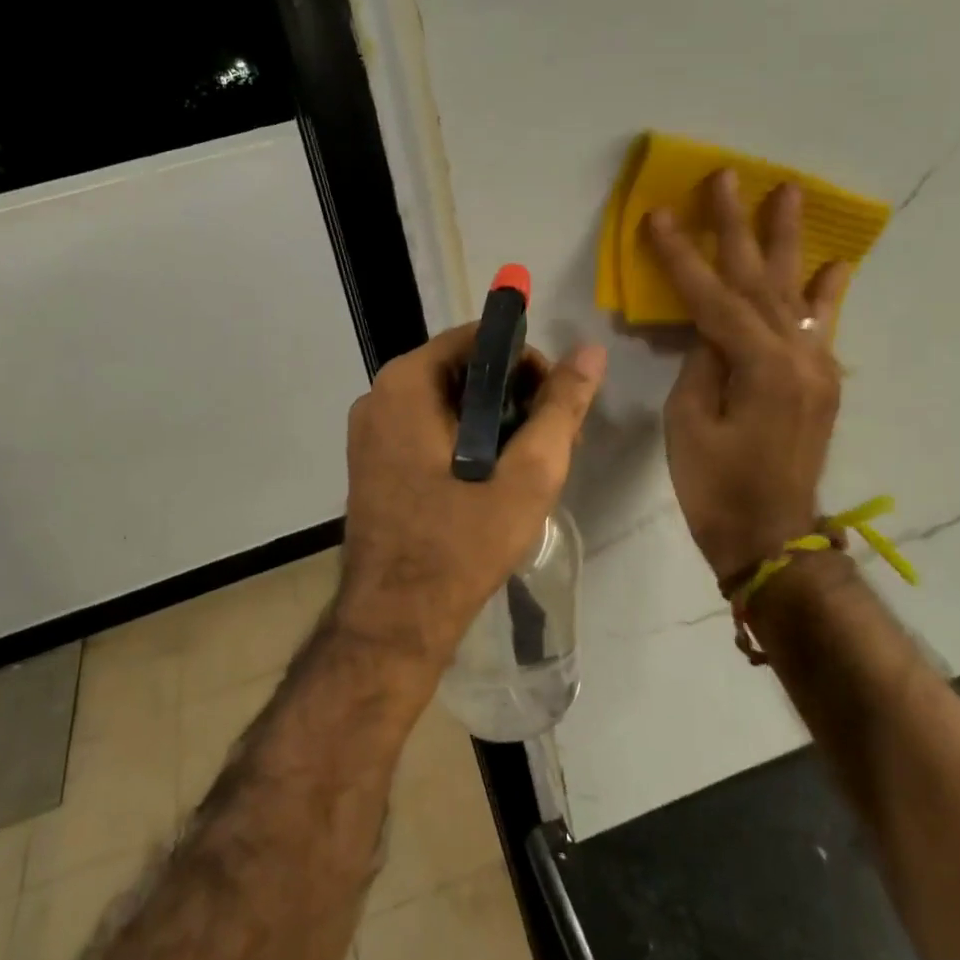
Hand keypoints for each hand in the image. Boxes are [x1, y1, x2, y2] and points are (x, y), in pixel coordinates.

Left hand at [337, 324, 607, 666]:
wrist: (395, 620)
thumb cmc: (462, 543)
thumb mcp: (528, 473)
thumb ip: (561, 406)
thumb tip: (591, 351)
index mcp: (406, 384)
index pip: (479, 339)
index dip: (527, 363)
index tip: (554, 407)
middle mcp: (378, 396)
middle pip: (463, 371)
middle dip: (514, 398)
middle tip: (551, 444)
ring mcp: (369, 432)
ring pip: (447, 404)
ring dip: (493, 424)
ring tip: (529, 469)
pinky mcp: (372, 463)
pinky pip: (427, 431)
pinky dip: (464, 443)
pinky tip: (492, 482)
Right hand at [643, 170, 851, 587]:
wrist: (771, 539)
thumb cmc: (715, 487)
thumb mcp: (689, 424)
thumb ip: (701, 364)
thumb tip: (709, 330)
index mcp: (758, 366)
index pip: (711, 296)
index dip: (680, 255)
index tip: (657, 214)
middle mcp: (796, 355)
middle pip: (758, 279)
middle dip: (737, 226)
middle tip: (727, 176)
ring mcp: (816, 367)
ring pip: (793, 292)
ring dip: (786, 241)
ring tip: (789, 193)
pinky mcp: (820, 382)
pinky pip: (820, 326)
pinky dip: (825, 292)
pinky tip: (834, 263)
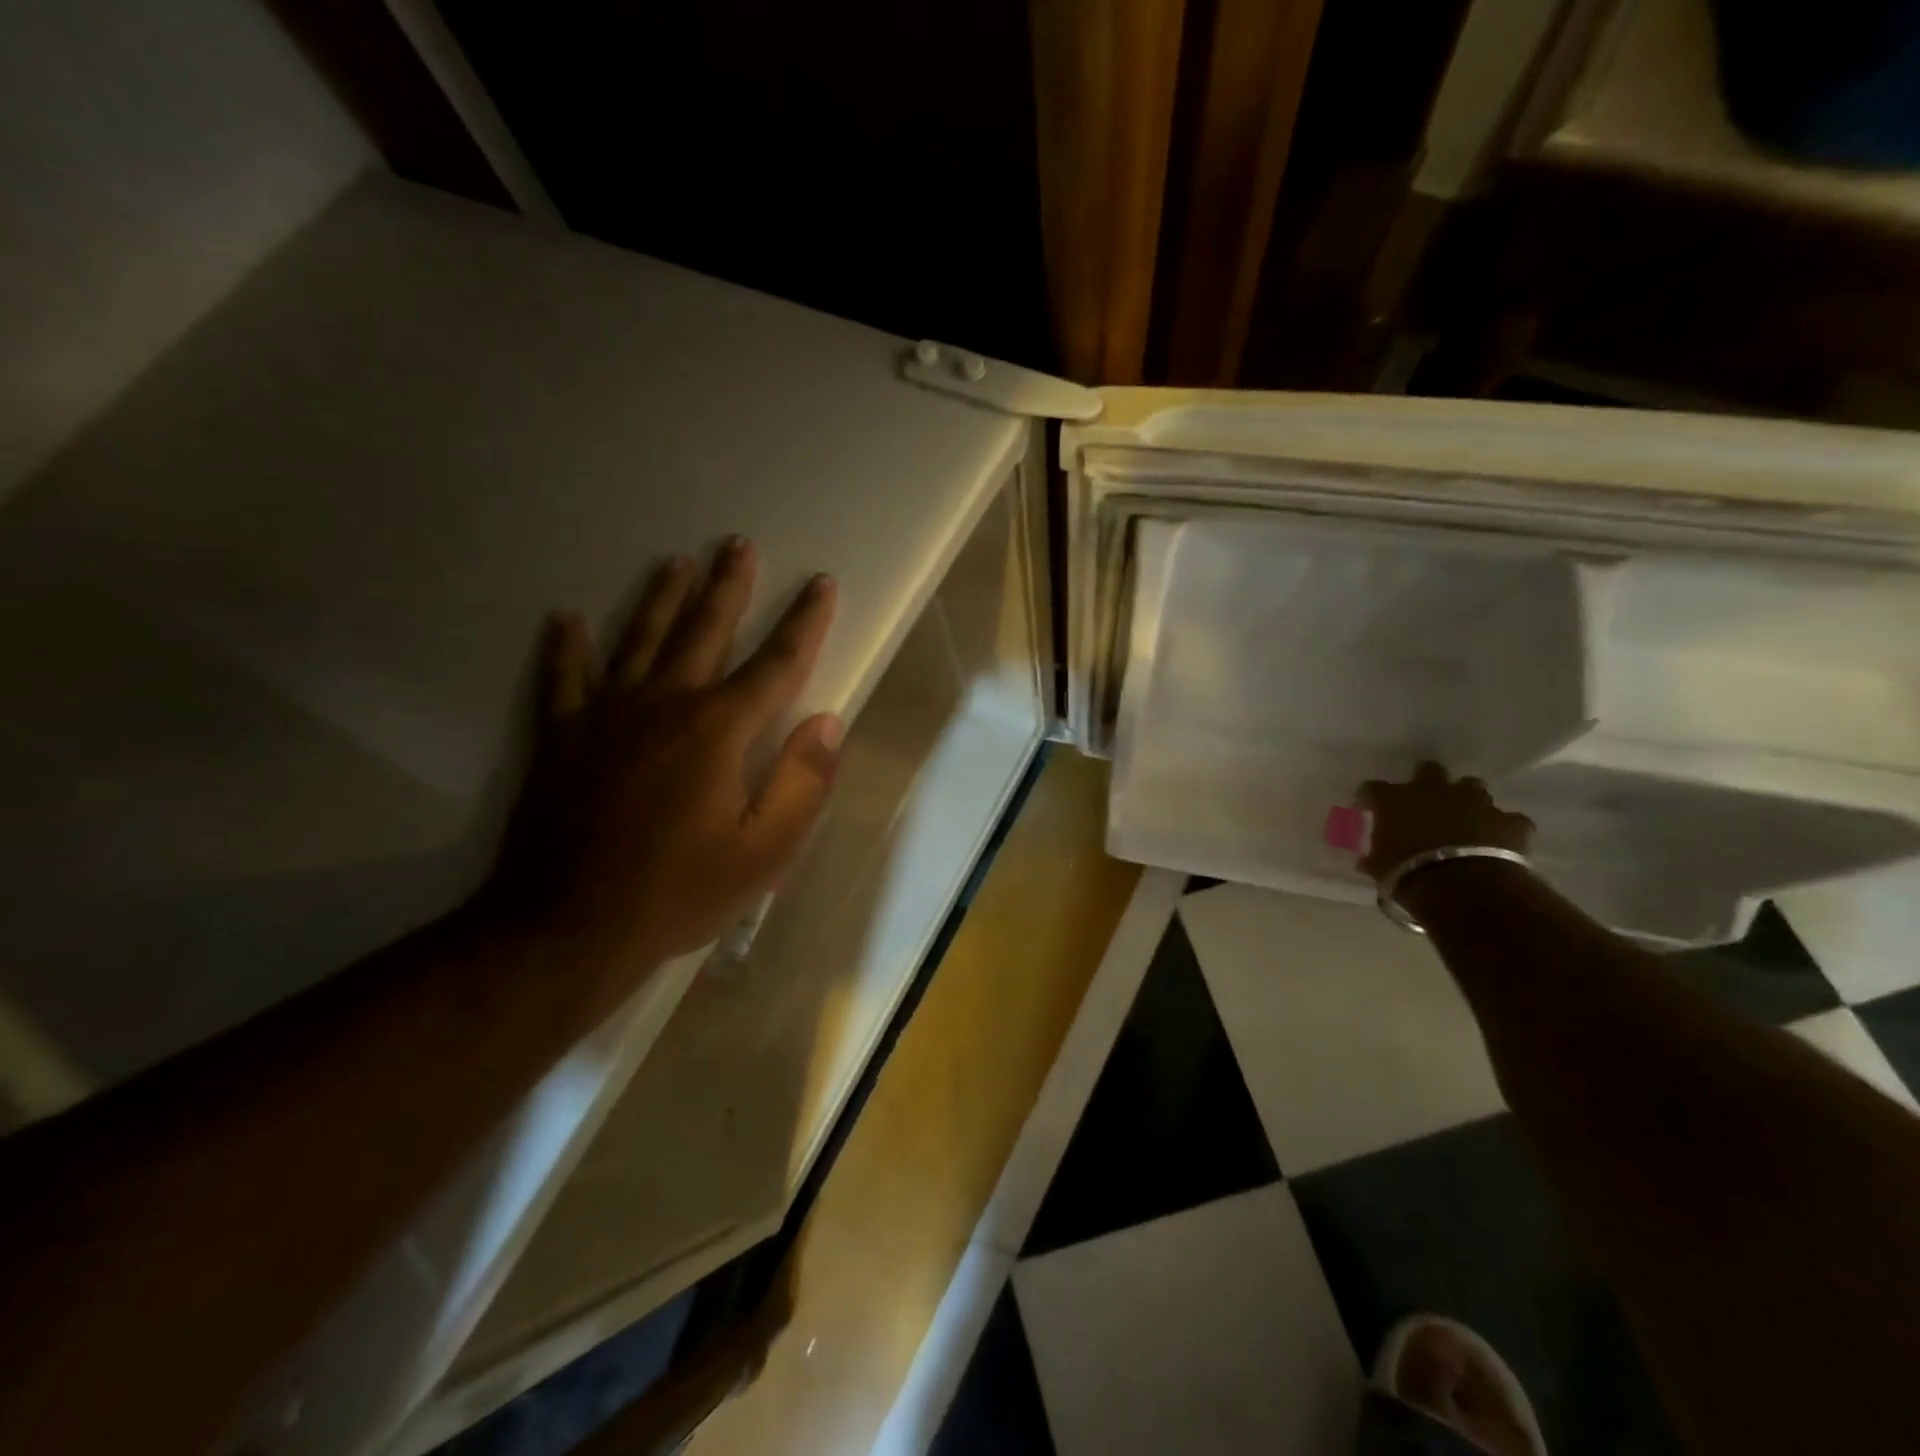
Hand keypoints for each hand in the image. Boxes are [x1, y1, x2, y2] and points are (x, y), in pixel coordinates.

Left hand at [485, 537, 841, 985]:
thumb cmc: (679, 891)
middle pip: (703, 631)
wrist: (568, 927)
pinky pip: (563, 680)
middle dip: (727, 587)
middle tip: (737, 544)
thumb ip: (801, 783)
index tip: (821, 584)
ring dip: (659, 599)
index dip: (804, 622)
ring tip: (674, 563)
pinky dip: (564, 649)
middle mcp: (665, 705)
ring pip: (638, 640)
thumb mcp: (764, 853)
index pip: (776, 663)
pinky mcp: (561, 739)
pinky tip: (564, 620)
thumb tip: (828, 724)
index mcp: (719, 730)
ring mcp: (606, 716)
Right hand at [1357, 761, 1533, 883]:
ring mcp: (1475, 802)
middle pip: (1429, 770)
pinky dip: (1503, 828)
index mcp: (1395, 799)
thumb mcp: (1380, 868)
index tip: (1368, 807)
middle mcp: (1434, 790)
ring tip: (1464, 819)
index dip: (1370, 797)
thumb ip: (1375, 858)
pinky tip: (1500, 841)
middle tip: (1423, 801)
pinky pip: (1508, 820)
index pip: (1373, 788)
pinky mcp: (1509, 822)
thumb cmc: (1408, 873)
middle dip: (1426, 781)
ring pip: (1472, 787)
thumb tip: (1367, 861)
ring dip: (1466, 800)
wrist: (1464, 888)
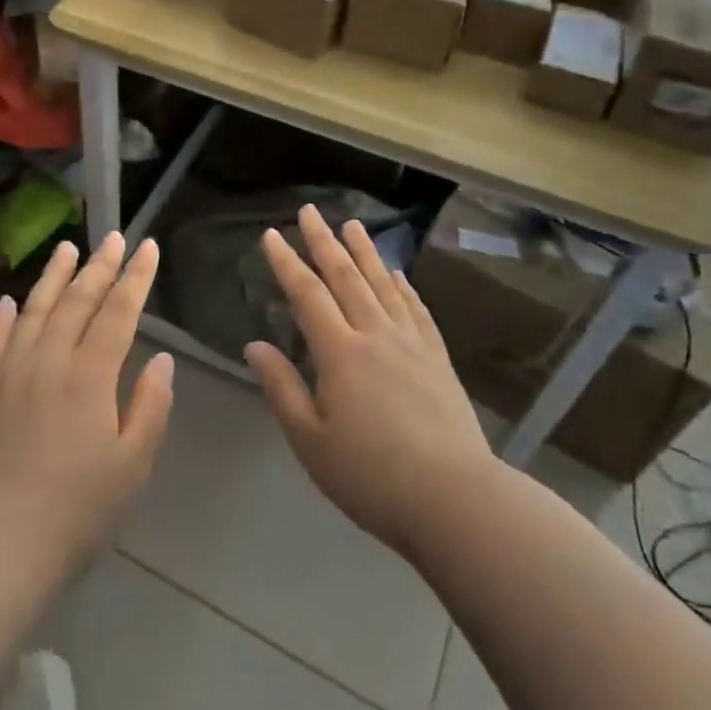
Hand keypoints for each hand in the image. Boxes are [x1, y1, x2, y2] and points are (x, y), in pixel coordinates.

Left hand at [0, 234, 173, 580]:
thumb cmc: (75, 513)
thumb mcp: (132, 467)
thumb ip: (150, 407)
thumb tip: (162, 359)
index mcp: (90, 376)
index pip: (119, 312)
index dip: (136, 278)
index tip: (148, 247)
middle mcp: (48, 361)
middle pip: (77, 302)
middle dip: (99, 266)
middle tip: (112, 237)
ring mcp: (7, 374)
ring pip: (33, 311)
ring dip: (52, 277)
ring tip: (66, 248)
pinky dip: (1, 318)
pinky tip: (8, 301)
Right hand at [245, 206, 494, 562]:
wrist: (455, 498)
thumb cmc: (371, 476)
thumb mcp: (311, 441)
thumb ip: (282, 388)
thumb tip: (255, 346)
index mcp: (339, 353)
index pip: (307, 295)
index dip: (286, 263)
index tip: (271, 234)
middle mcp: (375, 335)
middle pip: (346, 277)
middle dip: (324, 242)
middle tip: (311, 211)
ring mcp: (411, 343)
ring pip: (383, 285)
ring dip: (365, 252)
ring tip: (353, 224)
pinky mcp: (438, 358)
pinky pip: (416, 310)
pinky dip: (404, 287)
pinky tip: (397, 274)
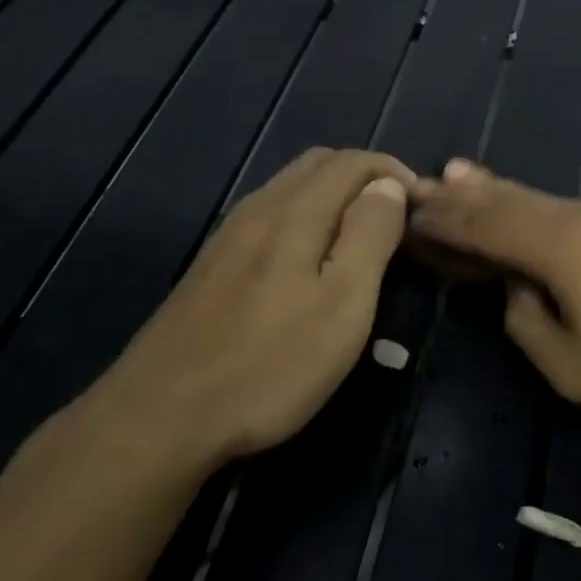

What you should do:
Where a picture appears in the material above, skip it, and print the rest exactly.

Your solution:
Hand keypoints for each hand in the image. Boxes are [x1, y1, x2, y2] and points are (x, y), in pixel coordinates.

Left hand at [337, 324, 607, 666]:
wrist: (395, 620)
thumb cmc: (462, 543)
thumb mcp: (528, 473)
thumb ip: (561, 406)
thumb tip: (591, 351)
index mcp: (406, 384)
index pip: (479, 339)
index dip: (527, 363)
index tip: (554, 407)
middle mcp: (378, 396)
middle pip: (463, 371)
middle dip: (514, 398)
middle tip: (551, 444)
ring mcp: (369, 432)
ring pip: (447, 404)
ring dip: (493, 424)
ring tip: (529, 469)
pinky mcp: (372, 463)
pinky pip: (427, 431)
pinky dip: (464, 443)
pinky tip: (492, 482)
Right hand at [643, 170, 851, 587]:
wrist: (771, 539)
thumb cmc: (715, 487)
thumb mcp: (689, 424)
thumb ip: (701, 364)
thumb tip: (709, 330)
index mcp: (758, 366)
index pip: (711, 296)
index dip: (680, 255)
index tip: (657, 214)
middle mcp: (796, 355)
middle pip: (758, 279)
middle dip: (737, 226)
middle tip: (727, 176)
ring mcp: (816, 367)
ring pip: (793, 292)
ring dip: (786, 241)
ring tip: (789, 193)
pinky mcp: (820, 382)
pinky pip: (820, 326)
pinky dip: (825, 292)
pinky tip: (834, 263)
Hand keypoints for each hand in the image. Boxes are [x1, y1, x2, y2] and points are (x, y), in pixel coordinates.

Left hand at [485, 537, 841, 985]:
thumb cmc: (679, 891)
middle pip: (703, 631)
wrist: (568, 927)
pinky pip: (563, 680)
middle dip: (727, 587)
middle tip: (737, 544)
thumb ip: (801, 783)
index tip: (821, 584)
ring dip: (659, 599)
index dip: (804, 622)
ring tip: (674, 563)
pinky dip: (564, 649)
middle mcp: (665, 705)
ring pip: (638, 640)
thumb mcp: (764, 853)
index pip: (776, 663)
pinky mcp: (561, 739)
pinky tip: (564, 620)
thumb tip: (828, 724)
index mcp: (719, 730)
ring mcp: (606, 716)
Right hand at [1357, 761, 1533, 883]:
ring mcp: (1475, 802)
middle pip: (1429, 770)
pinky dip: (1503, 828)
index mcp: (1395, 799)
thumb mcp: (1380, 868)
index tip: (1368, 807)
middle mcp: (1434, 790)
ring tip: (1464, 819)
index dip: (1370, 797)
thumb ip: (1375, 858)
pinky tip: (1500, 841)
middle tip: (1423, 801)
pinky pip: (1508, 820)
index pip: (1373, 788)
pinky mcp: (1509, 822)
thumb cmc: (1408, 873)
middle dip: (1426, 781)
ring pip: (1472, 787)
thumb tip: (1367, 861)
ring dip: (1466, 800)
wrist: (1464, 888)
Hand keypoints for each hand in the image. Boxes are [x1, y1, x2, y2] and points are (x, y), in pixel coordinates.

Left hand at [0, 234, 173, 580]:
thumb cmc: (75, 513)
thumb mcp: (132, 467)
thumb ip: (150, 407)
thumb tip: (162, 359)
index mcp: (90, 376)
index pip: (119, 312)
index dip: (136, 278)
index tip: (148, 247)
middle mcp: (48, 361)
middle pip: (77, 302)
middle dip: (99, 266)
middle tip: (112, 237)
ring mcp: (7, 374)
ring pip: (33, 311)
ring dip: (52, 277)
ring tip: (66, 248)
pinky dip: (1, 318)
pinky tip: (8, 301)
Right hand at [245, 206, 494, 562]:
wrist: (455, 498)
thumb cmc: (371, 476)
thumb mcp: (311, 441)
thumb ip: (282, 388)
thumb tip: (255, 346)
index mcp: (339, 353)
index pip: (307, 295)
index dip: (286, 263)
index tip: (271, 234)
middle mcp: (375, 335)
middle pip: (346, 277)
middle dip: (324, 242)
middle tip: (311, 211)
ring mcp: (411, 343)
ring pip: (383, 285)
ring dip: (365, 252)
ring tip: (353, 224)
pinky mcp: (438, 358)
pinky pip: (416, 310)
pinky dip: (404, 287)
pinky tip: (397, 274)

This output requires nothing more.